Saved data entries
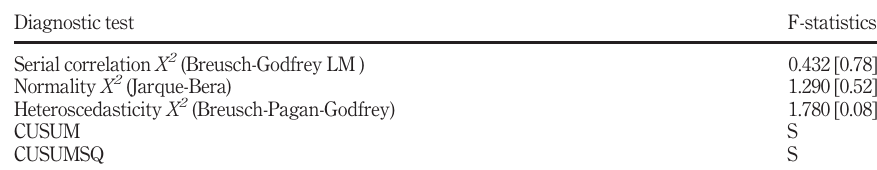
Diagnostic test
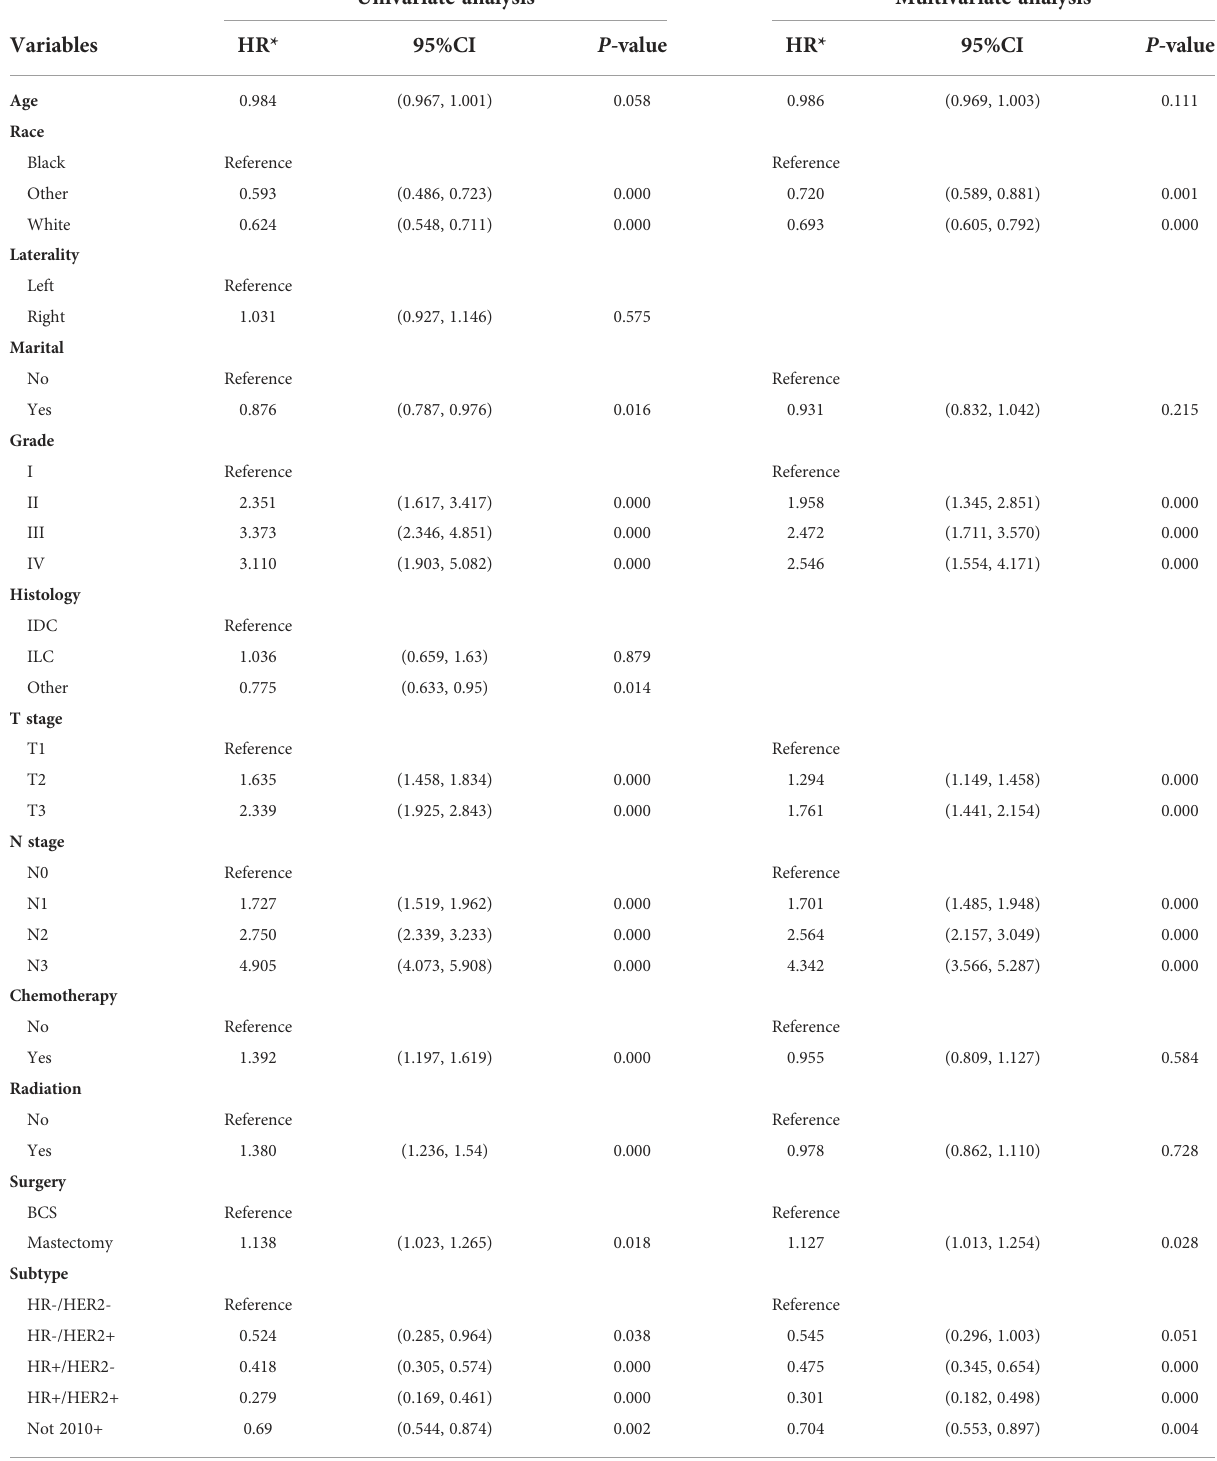
TABLE 3 Univariate and multivariable analysis of overall survival (OS) predictors in breast cancer patients after PSM. Univariate analysis Multivariate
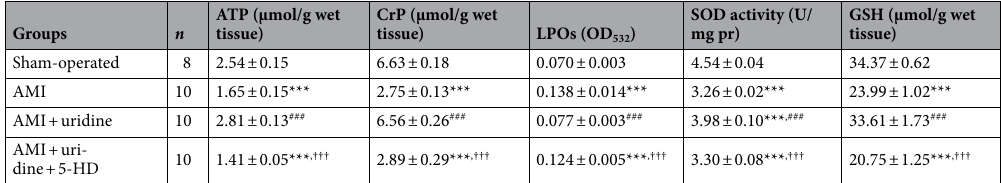
Table 2. Effect of uridine on the level of macroergic compounds, lipid peroxidation and antioxidant status in the rat myocardium in acute ischemia (60 min). AMI acute myocardial ischemia, 5-HD 5-hydroxydecanoate, CrP creatine phosphate, LPOs lipid hydroperoxides, SOD superoxide dismutase, GSH reduced glutathione. All data are mean ± SEM ( n = 8–10). *** p < 0.001 versus sham-operated group; ## p < 0.01 versus AMI group, ### p < 0.001 versus AMI group; ††† p < 0.001 versus AMI + uridine group. Significance of differences was determined by a one-way ANOVA followed by the Turkey’s multiple comparison Post Hoc test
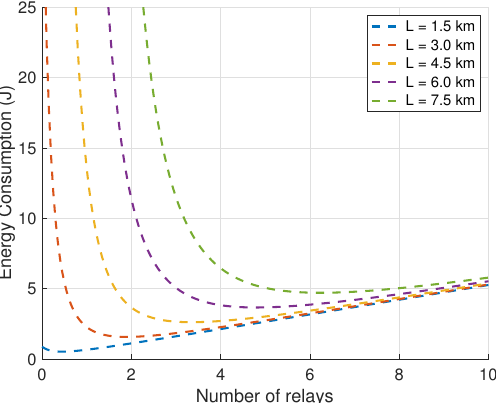
Figure 2. Energy consumption over intermediate hops with different distances L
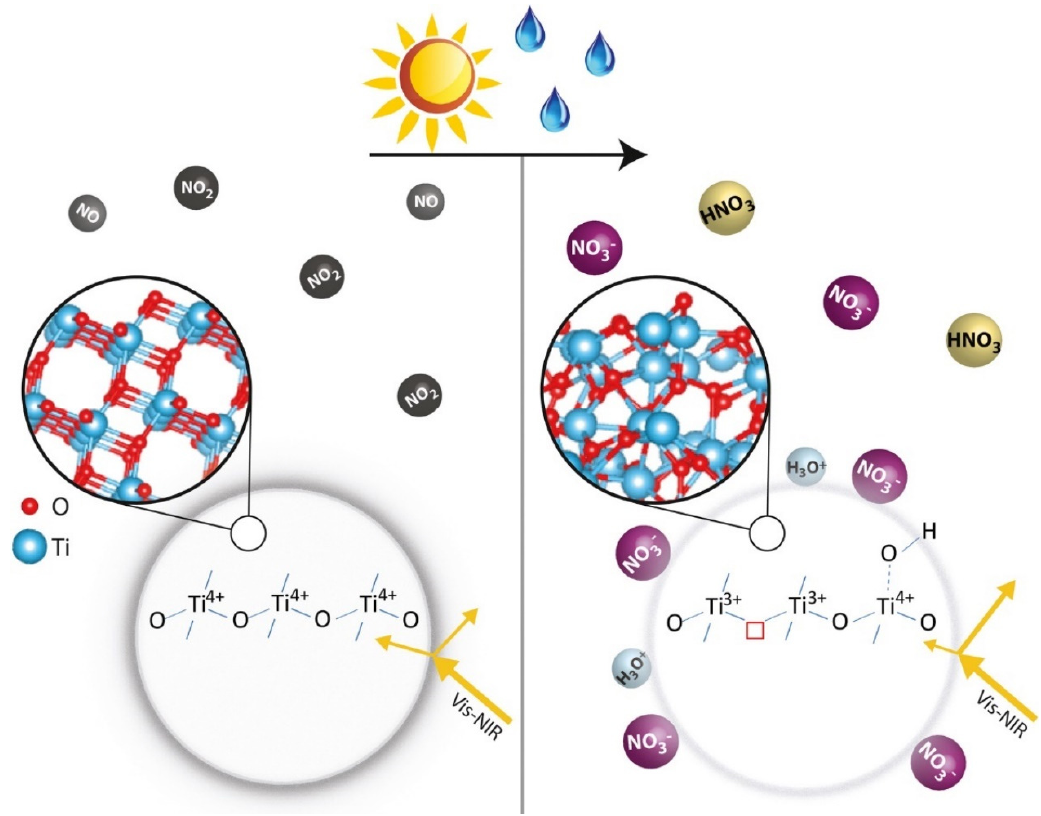
Figure 6. Scheme showing the reactions occurring at the surface of TiO 2 (anatase phase) [126] .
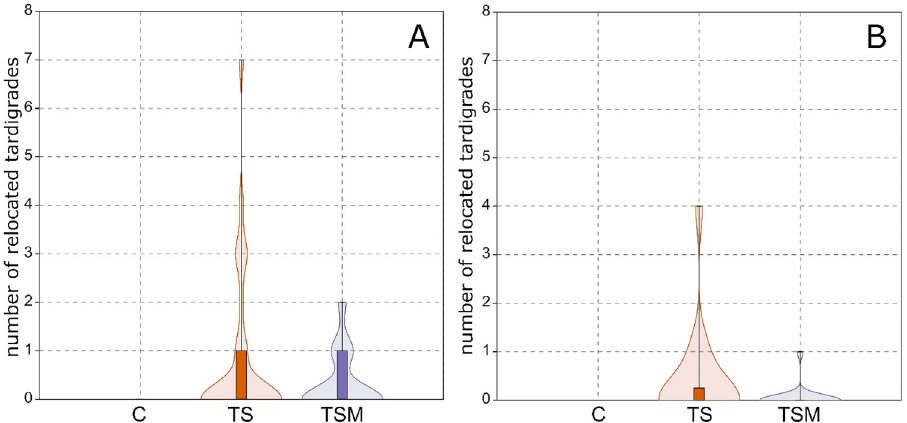
Figure 4. Violin plots with box plots showing number of tardigrades relocated for ( A ) dead and alive tardigrades transferred; ( B ) tardigrades being alive during inspection. The plot depicts data for each experimental option: T—tardigrades, TS—tardigrades with snails, TSM—tardigrades, snails and moss. Whiskers show maximum and minimum values of tardigrades relocated per sample at each option. Graphs were made with PAST 4.0 software (http:// www. nhm. uio. no/ engli sh/ resea rch/ infra struc ture/ past/).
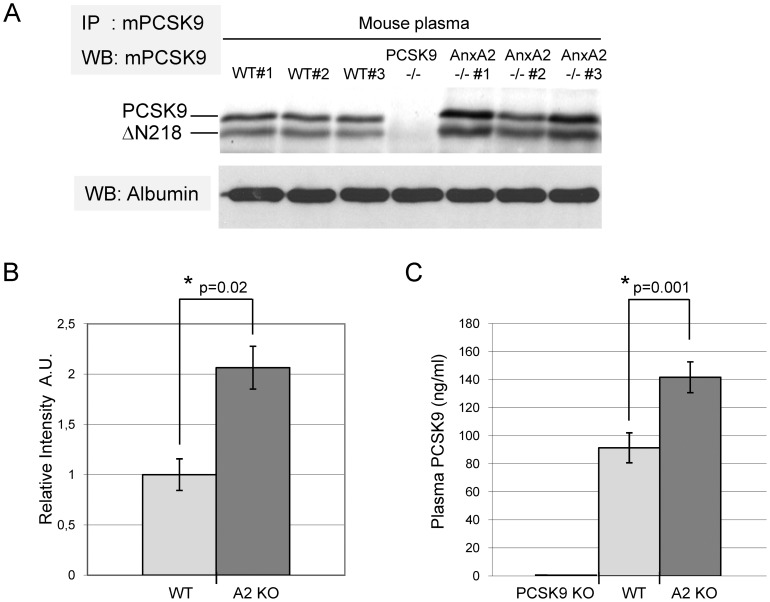
Circulating PCSK9 is increased in AnxA2−/− mice.(A) PCSK9 in plasma samples from wild-type (WT) and AnxA2
−/− mice was immunoprecipitated (IP) using an anti-mouse PCSK9 (mPCSK9) polyclonal antibody and detected by Western blotting (WB) using the same antibody as described in Materials and Methods. Mature full-length PCSK9 and its furin-cleaved form (ΔN218) are detected in WT and AnxA2
−/− mice. As control, the same method was used to immunoprecipitate PCSK9 in plasma of PCSK9
−/− mice and resulted in the absence of bands. As loading control, plasma albumin was detected by Western blotting, before immunoprecipitation of PCSK9, using a rabbit anti-mouse albumin. (B) Western blots of immunoprecipitated plasma PCSK9, as shown in (A), were quantified by scanning densitometry (n = 7 WT mice plasma samples and n = 8 AnxA2
−/− mice plasma samples). (C) Quantification of plasma PCSK9 level from WT and AnxA2
−/− mice using an ELISA assay (n = 1 Pcsk9
−/−, n = 4 WT and n = 3 AnxA2
−/− mice plasma samples). Bars and error bars represent average ± SD. P-values were obtained using a two-tailed Student's t-test.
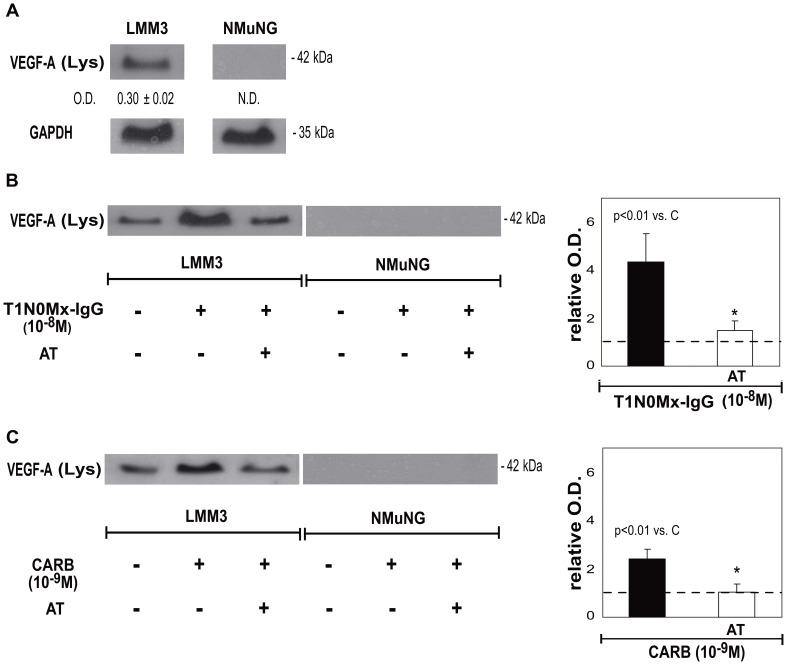
Effect of T1N0Mx-IgG on VEGF-A expression in murine tumor cells.A) LMM3 and NMuMG cell lysates (Lys). Optical density (O.D.) of the bands was calculated by densitometric analysis, and values were relativized to the expression of glyceraldehyde-3-phosphate dehydrogenase (GAPDH). N. D. not detectable. One representative experiment of three is shown. Values are mean±S.E.M. Molecular weights are indicated on the right. LMM3 cells were treated with B) T1N0Mx-IgG or C) carbachol (CARB) in the absence or presence of 10−8 M atropine (AT). Densitometric analysis of the bands is shown in the right pannel. Values were relativized to the expression of VEGF-A in LMM3 cells without treatment considered as 1, and is represented by a dotted line. Values are mean±S.E.M. of three experiments. *p<0.01 vs. T1N0Mx-IgG or CARB. Molecular weights are indicated on the right.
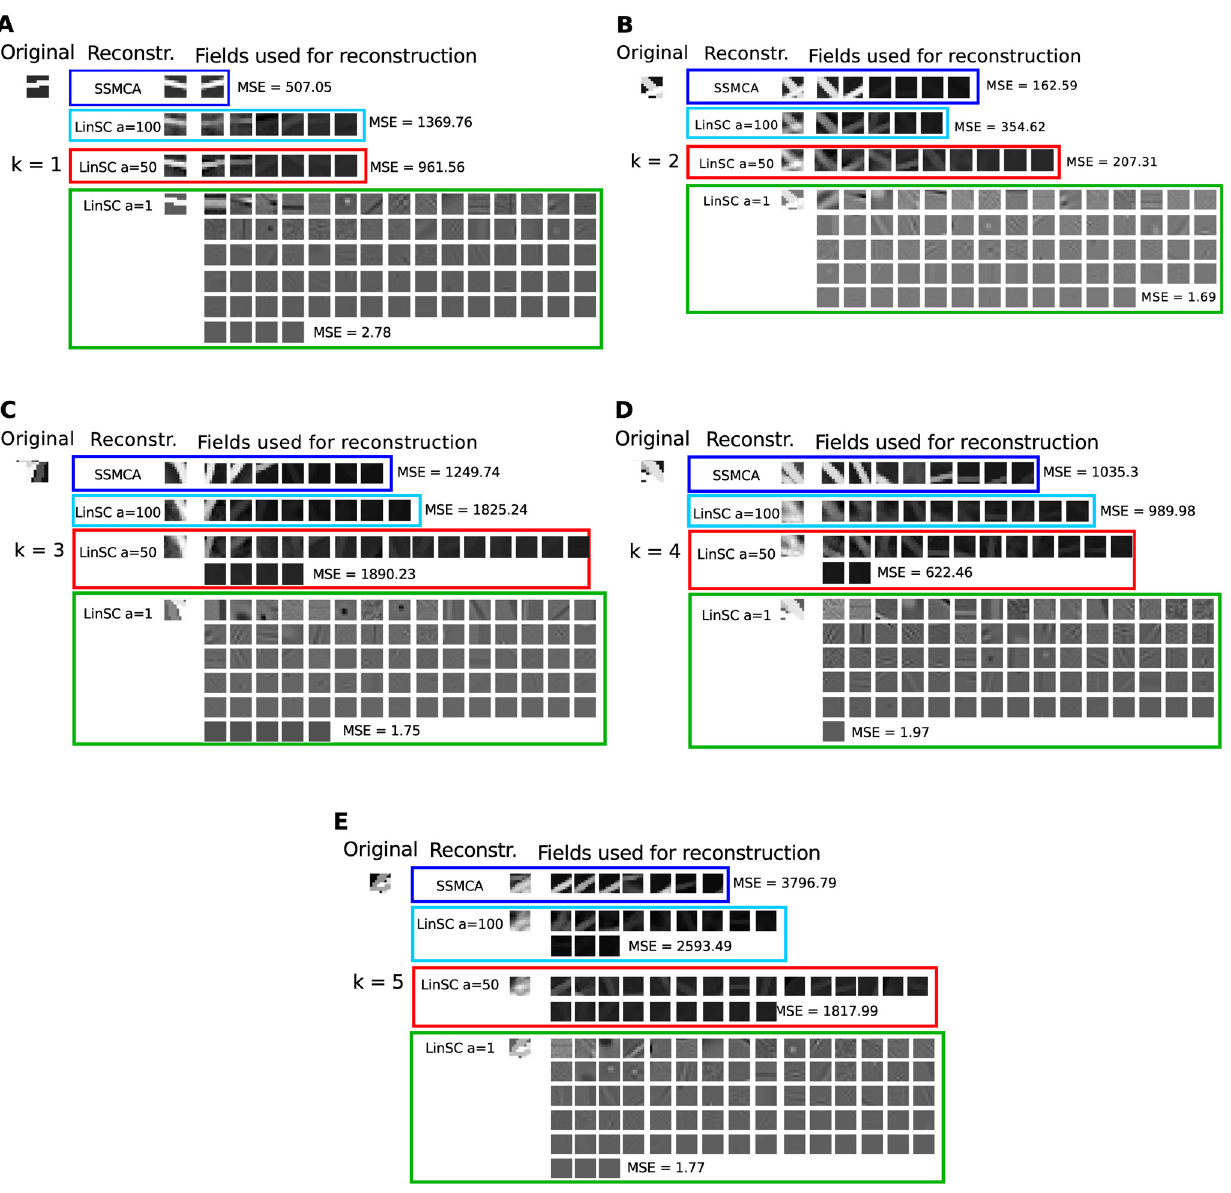
Fig 7. Comparison of linear and nonlinear sparse coding on image reconstruction. Shown are a handfull of real data points of varying complexity in terms of the number of strokes k in each image ( k 2 (1,5) strokes per image), the components/fields learned by the various algorithms, the corresponding reconstruction of the given data point, and the mean squared error (MSE) of each reconstruction. A image with k = 1 stroke, B k = 2 strokes, C k = 3 strokes, D k = 4 strokes, and E k = 5 strokes. Regardless of image complexity — how many causes/strokes are in an image — the components used by the nonlinear method (SSMCA) resemble the true causes of the image: each component contains a single, interpretable stroke. On the other hand, none of the a parameterizations of the linear method yield stroke-like components, even when the solution is regularized to be as sparse as SSMCA ( a = 100). Note: all images in the a = 1 case appear brighter than they actually are, due to visualization with a python toolbox, but are in reality of the identical brightness scale to the original data point (and all other shown cases), hence the reconstruction error (MSE) is very low.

*EXERCISE PROMPT:*
Would you please copy every line in the data that contains the word "control"?

*SOLVED EXERCISE:*
−/− mice. As control, the same method was used to immunoprecipitate PCSK9 in plasma of PCSK9
−/− mice and resulted in the absence of bands. As loading control, plasma albumin was detected by Western blotting, before immunoprecipitation of PCSK9, using a rabbit anti-mouse albumin. (B) Western blots of immunoprecipitated plasma PCSK9, as shown in (A), were quantified by scanning densitometry (n = 7 WT mice plasma samples and n = 8 AnxA2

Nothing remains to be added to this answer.